TASK PROMPT: Write out these rows again, putting "date collected" wherever "collection date" appears and changing nothing else.

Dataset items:
---

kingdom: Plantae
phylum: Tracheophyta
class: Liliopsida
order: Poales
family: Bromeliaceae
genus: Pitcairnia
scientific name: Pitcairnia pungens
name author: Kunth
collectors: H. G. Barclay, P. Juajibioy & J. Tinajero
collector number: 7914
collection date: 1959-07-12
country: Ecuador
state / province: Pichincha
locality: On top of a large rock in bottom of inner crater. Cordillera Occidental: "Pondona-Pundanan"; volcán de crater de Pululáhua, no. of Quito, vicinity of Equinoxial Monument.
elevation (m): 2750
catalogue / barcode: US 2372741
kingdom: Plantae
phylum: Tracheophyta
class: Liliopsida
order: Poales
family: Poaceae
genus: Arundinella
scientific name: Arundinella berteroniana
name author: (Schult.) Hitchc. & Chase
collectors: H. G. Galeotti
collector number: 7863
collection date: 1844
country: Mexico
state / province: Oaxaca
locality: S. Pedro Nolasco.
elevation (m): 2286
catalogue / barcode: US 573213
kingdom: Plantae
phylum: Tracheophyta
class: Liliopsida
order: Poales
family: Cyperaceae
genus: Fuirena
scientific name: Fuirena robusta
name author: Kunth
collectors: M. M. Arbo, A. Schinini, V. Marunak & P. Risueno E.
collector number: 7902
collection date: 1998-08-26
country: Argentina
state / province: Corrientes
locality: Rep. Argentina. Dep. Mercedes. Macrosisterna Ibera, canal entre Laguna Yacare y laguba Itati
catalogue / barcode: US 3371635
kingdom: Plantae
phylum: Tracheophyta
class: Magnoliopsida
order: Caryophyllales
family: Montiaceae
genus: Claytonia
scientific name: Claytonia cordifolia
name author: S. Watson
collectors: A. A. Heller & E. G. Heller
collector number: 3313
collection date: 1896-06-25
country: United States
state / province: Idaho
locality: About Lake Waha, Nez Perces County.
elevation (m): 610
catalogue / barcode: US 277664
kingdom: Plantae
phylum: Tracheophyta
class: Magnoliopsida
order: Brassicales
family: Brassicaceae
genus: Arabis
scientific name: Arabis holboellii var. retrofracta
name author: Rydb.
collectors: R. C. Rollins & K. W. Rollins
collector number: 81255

---

THE SOLUTION:
kingdom: Plantae
phylum: Tracheophyta
class: Liliopsida
order: Poales
family: Bromeliaceae
genus: Pitcairnia
scientific name: Pitcairnia pungens
name author: Kunth
collectors: H. G. Barclay, P. Juajibioy & J. Tinajero
collector number: 7914
date collected: 1959-07-12
country: Ecuador
state / province: Pichincha
locality: On top of a large rock in bottom of inner crater. Cordillera Occidental: "Pondona-Pundanan"; volcán de crater de Pululáhua, no. of Quito, vicinity of Equinoxial Monument.
elevation (m): 2750
catalogue / barcode: US 2372741
kingdom: Plantae
phylum: Tracheophyta
class: Liliopsida
order: Poales
family: Poaceae
genus: Arundinella
scientific name: Arundinella berteroniana
name author: (Schult.) Hitchc. & Chase
collectors: H. G. Galeotti
collector number: 7863
date collected: 1844
country: Mexico
state / province: Oaxaca
locality: S. Pedro Nolasco.
elevation (m): 2286
catalogue / barcode: US 573213
kingdom: Plantae
phylum: Tracheophyta
class: Liliopsida
order: Poales
family: Cyperaceae
genus: Fuirena
scientific name: Fuirena robusta
name author: Kunth
collectors: M. M. Arbo, A. Schinini, V. Marunak & P. Risueno E.
collector number: 7902
date collected: 1998-08-26
country: Argentina
state / province: Corrientes
locality: Rep. Argentina. Dep. Mercedes. Macrosisterna Ibera, canal entre Laguna Yacare y laguba Itati
catalogue / barcode: US 3371635
kingdom: Plantae
phylum: Tracheophyta
class: Magnoliopsida
order: Caryophyllales
family: Montiaceae
genus: Claytonia
scientific name: Claytonia cordifolia
name author: S. Watson
collectors: A. A. Heller & E. G. Heller
collector number: 3313
date collected: 1896-06-25
country: United States
state / province: Idaho
locality: About Lake Waha, Nez Perces County.
elevation (m): 610
catalogue / barcode: US 277664
kingdom: Plantae
phylum: Tracheophyta
class: Magnoliopsida
order: Brassicales
family: Brassicaceae
genus: Arabis
scientific name: Arabis holboellii var. retrofracta
name author: Rydb.
collectors: R. C. Rollins & K. W. Rollins
collector number: 81255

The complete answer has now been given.